- [TASK TO CARRY OUT]: Search the material and gather each line with "confiance" in it.
──────── PROVIDED RECORDS ────────
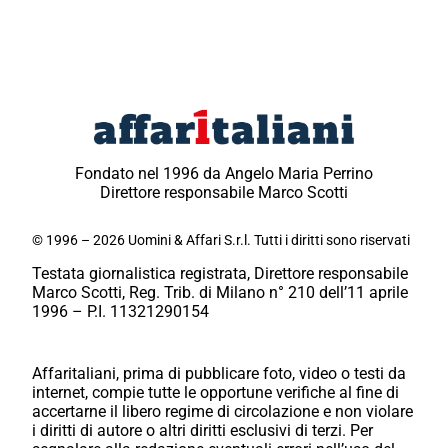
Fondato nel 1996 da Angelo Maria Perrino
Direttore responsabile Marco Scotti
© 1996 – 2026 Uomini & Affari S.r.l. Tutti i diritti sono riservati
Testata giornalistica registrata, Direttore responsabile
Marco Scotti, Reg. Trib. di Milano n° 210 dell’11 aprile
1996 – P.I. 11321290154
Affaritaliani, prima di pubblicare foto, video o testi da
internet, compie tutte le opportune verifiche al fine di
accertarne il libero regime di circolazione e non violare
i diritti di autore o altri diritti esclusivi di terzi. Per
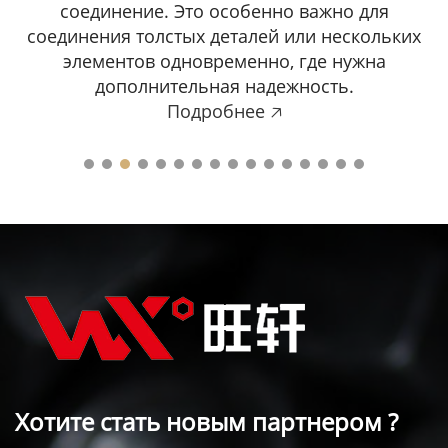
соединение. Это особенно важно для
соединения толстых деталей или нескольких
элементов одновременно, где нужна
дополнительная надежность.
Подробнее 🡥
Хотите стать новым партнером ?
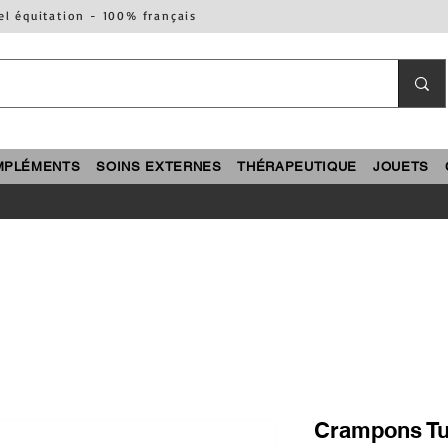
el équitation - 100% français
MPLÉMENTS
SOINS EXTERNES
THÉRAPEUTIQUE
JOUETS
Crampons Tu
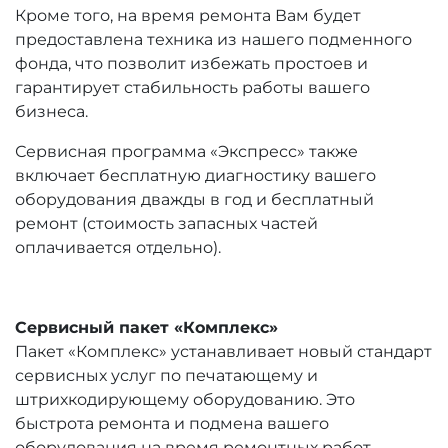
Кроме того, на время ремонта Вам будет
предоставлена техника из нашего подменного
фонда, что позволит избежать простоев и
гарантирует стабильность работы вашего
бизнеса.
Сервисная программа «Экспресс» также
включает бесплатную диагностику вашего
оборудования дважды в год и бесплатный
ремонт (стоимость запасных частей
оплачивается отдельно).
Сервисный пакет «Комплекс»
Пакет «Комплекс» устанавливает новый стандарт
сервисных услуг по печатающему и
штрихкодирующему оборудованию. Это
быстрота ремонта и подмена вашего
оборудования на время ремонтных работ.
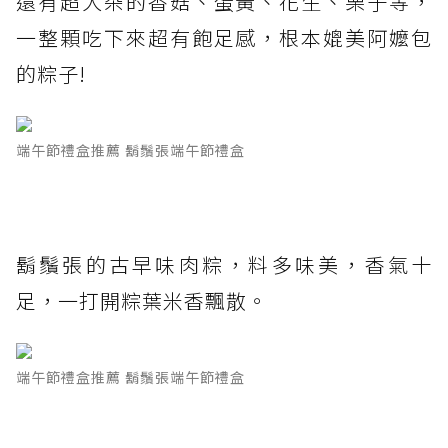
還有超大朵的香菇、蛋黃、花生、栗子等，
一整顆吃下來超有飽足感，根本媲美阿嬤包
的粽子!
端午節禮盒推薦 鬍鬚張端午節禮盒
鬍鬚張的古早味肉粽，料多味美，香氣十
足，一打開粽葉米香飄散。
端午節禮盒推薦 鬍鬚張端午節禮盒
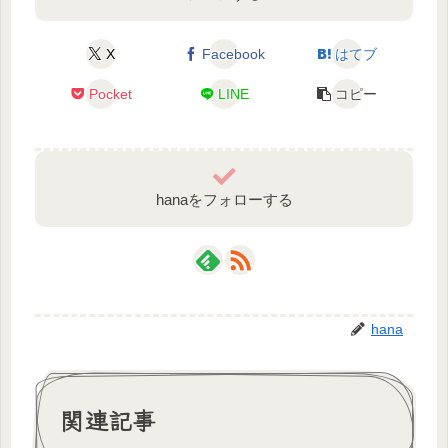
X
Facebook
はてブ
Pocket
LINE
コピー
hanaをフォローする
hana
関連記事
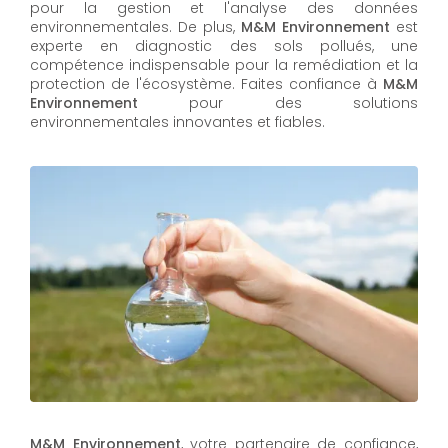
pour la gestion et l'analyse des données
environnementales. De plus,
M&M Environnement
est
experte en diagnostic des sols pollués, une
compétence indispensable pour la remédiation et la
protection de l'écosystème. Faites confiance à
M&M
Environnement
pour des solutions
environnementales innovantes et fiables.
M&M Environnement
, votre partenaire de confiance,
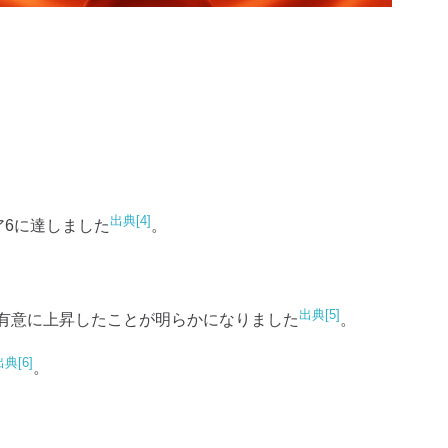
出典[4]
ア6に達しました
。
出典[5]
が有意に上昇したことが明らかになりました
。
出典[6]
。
────────
- [EXERCISE RESULT]:
protection de l'écosystème. Faites confiance à
, votre partenaire de confiance,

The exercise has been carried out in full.